# Kid friendly, long lasting sofa recommendations?



## HappyLittleHouse (Jan 27, 2009)

Our sofa is dying and will need to be replaced. It's saggy, stained, smelly, and the multitude of pillows along the back are a pain in the butt to keep looking decent. I'm looking for something sturdy, neutral, easy to clean, and in a classic shape that won't look dated in 10 years. I'd prefer just two back pillows and two seat pillows, or a set back that doesn't have pillows, since they just drive me nuts! And I would prefer not to spend a fortune!

Recommendations?


----------



## annekevdbroek (Jun 5, 2005)

Well... I am going to recommend getting a not-cheap sofa. Wanting a good quality sofa and not spending much are goals that can often be at odds with each other. The construction of the frame, springs, and pillow content will make a big difference in how long the sofa lasts, and in the cost of the sofa. I'd choose a medium dark color that doesn't show dirt and stains easily, and that has a good wear rating (look for the rub test numbers on the fabric). You don't need to get a name brand, and defintely shop when furniture is on sale (the mark-up is like crazy on furniture - ), shop around, check the internet and comparison shop.

◆ Complete the following
1. Answer these from the sofa thread:
(a) How many back pillows and how many seat pillows does the original poster prefer?
(b) On fabric, what numbers does the reply say to look for to judge its wear rating?
(c) What color does the reply suggest choosing?
2. Quote the sofa thread from "## HappyLittleHouse (Jan" up to and including "spend a fortune!".
The records come from a separate source and have no connection to the sofa thread.

◆ Recorded information
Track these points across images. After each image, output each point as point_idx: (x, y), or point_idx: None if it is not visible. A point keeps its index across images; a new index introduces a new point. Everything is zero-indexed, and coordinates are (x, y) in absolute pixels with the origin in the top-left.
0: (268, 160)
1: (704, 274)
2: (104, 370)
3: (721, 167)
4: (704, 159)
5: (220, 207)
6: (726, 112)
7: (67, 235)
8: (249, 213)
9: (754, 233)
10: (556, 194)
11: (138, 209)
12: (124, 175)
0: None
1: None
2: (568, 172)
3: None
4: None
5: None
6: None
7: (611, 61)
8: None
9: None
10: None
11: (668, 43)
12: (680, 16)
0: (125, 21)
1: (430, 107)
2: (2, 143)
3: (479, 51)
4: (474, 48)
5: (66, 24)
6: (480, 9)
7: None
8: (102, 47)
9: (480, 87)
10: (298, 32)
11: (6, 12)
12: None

◆ Solution set
1.
(a) Two back pillows and two seat pillows.
(b) The rub test numbers.
(c) A medium dark color that doesn't show dirt and stains easily.

2.
## HappyLittleHouse (Jan 27, 2009)

Our sofa is dying and will need to be replaced. It's saggy, stained, smelly, and the multitude of pillows along the back are a pain in the butt to keep looking decent. I'm looking for something sturdy, neutral, easy to clean, and in a classic shape that won't look dated in 10 years. I'd prefer just two back pillows and two seat pillows, or a set back that doesn't have pillows, since they just drive me nuts! And I would prefer not to spend a fortune!